● **Action item**: Copy exactly the lines of the data below that run from the line holding "124 51 1.62" through the line holding "791 391 153.28", both ends included.

● **Data provided**:

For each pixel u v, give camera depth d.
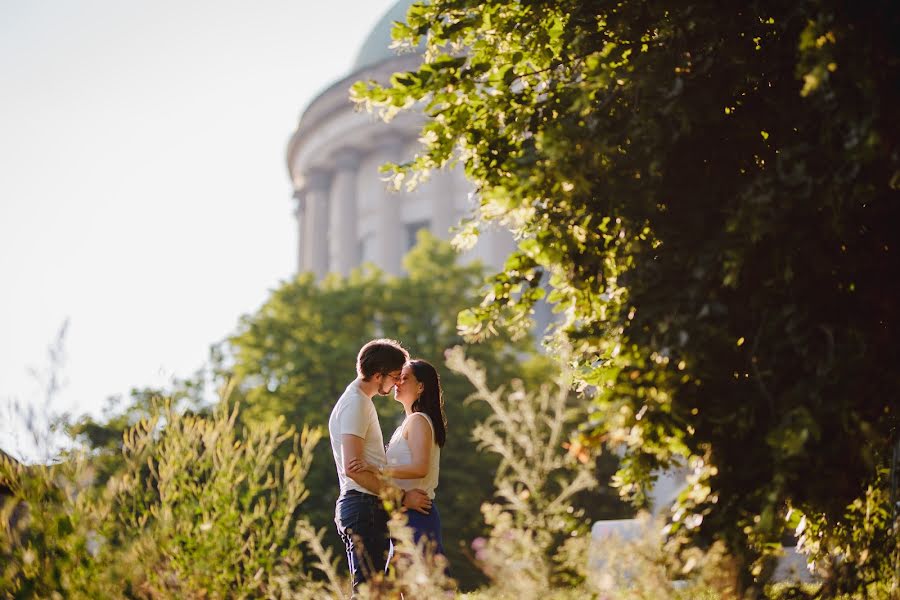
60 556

==

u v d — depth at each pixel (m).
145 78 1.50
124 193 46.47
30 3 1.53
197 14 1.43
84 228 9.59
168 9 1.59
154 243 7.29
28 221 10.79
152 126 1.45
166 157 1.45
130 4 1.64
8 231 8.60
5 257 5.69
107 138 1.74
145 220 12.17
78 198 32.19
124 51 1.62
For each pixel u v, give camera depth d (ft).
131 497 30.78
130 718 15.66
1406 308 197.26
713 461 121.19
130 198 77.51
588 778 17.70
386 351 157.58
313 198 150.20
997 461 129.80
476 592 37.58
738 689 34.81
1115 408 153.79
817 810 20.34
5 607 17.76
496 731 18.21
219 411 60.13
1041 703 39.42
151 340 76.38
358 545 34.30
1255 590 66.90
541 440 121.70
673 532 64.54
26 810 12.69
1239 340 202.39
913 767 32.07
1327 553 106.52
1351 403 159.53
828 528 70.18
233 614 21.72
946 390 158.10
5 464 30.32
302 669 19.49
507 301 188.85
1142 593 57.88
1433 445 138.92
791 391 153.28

● **Answer below**:
124 51 1.62
For each pixel u v, give camera depth d (ft).
131 497 30.78
130 718 15.66
1406 308 197.26
713 461 121.19
130 198 77.51
588 778 17.70
386 351 157.58
313 198 150.20
997 461 129.80
476 592 37.58
738 689 34.81
1115 408 153.79
817 810 20.34
5 607 17.76
496 731 18.21
219 411 60.13
1041 703 39.42
151 340 76.38
358 545 34.30
1255 590 66.90
541 440 121.70
673 532 64.54
26 810 12.69
1239 340 202.39
913 767 32.07
1327 553 106.52
1351 403 159.53
828 528 70.18
233 614 21.72
946 390 158.10
5 464 30.32
302 669 19.49
507 301 188.85
1142 593 57.88
1433 445 138.92
791 391 153.28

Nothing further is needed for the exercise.